His expression turned wry, but he didn’t look up. “Gibson has a big mouth.”
“He cares about you.”
He leaned back in his chair, meeting her gaze head-on. “One doesn’t negate the other.”
“He told me I should break things off with you.”
He shifted forward so swiftly the table rattled. “He what?”
She wet her lips, that glare of his scrambling her thoughts for a minute. “He told me to set you free so that you could find someone to date for real or to step up and be on your arm in public.”
Kade’s expression darkened like spring storms rolling in over a formerly sunny day. “It wasn’t his place to give you that ultimatum. My problem isn’t yours. And even if it was, I think Gib’s plan is shaky at best. Having a girlfriend on my arm isn’t going to really prove anything. I don’t exactly have the best track record with long-term relationships. The court date is in less than three months. Who’s going to care that I’ve been seeing some chick for a few months? They’ll just think it’s another fling.”
She swirled her ice cream with her spoon, watching the vanilla melt and become one with the peanut butter syrup. Nerves were flailing around in her stomach like epileptic sparrows, but she kept her expression smooth. “Agreed.
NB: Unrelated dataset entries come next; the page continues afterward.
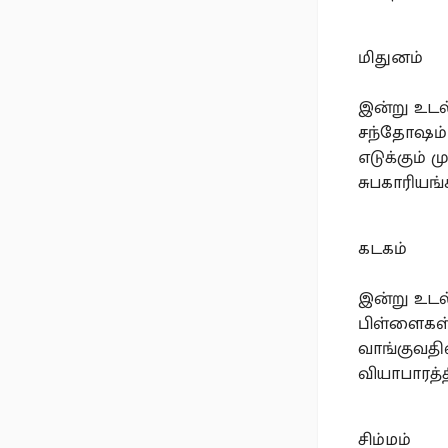
மிதுனம்
இன்று உடல்
சந்தோஷம் 
எடுக்கும்
சுபகாரியங்
கடகம்
இன்று உடல
பிள்ளைகள் 
வாங்குவதி
வியாபாரத்த
சிம்மம்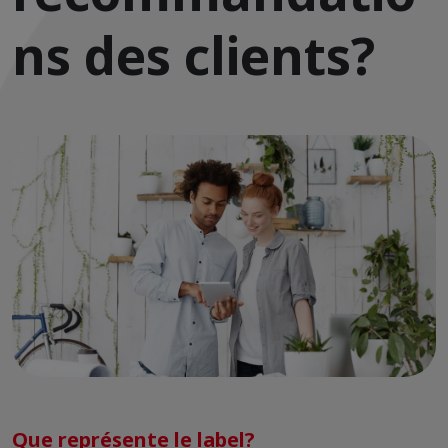
ns des clients?
Que représente le label?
That probably wouldn’t matter.”
“So why are we even worrying about it?” He shoved a spoonful of ice cream into his mouth, almost as if he was in combat with his dessert.
She took a deep breath. “Because having a new girl on your arm won’t make a difference, but having your former high school crush and brand new fiancée who you’ve been dating in secret for six months on your arm is an entirely different matter.”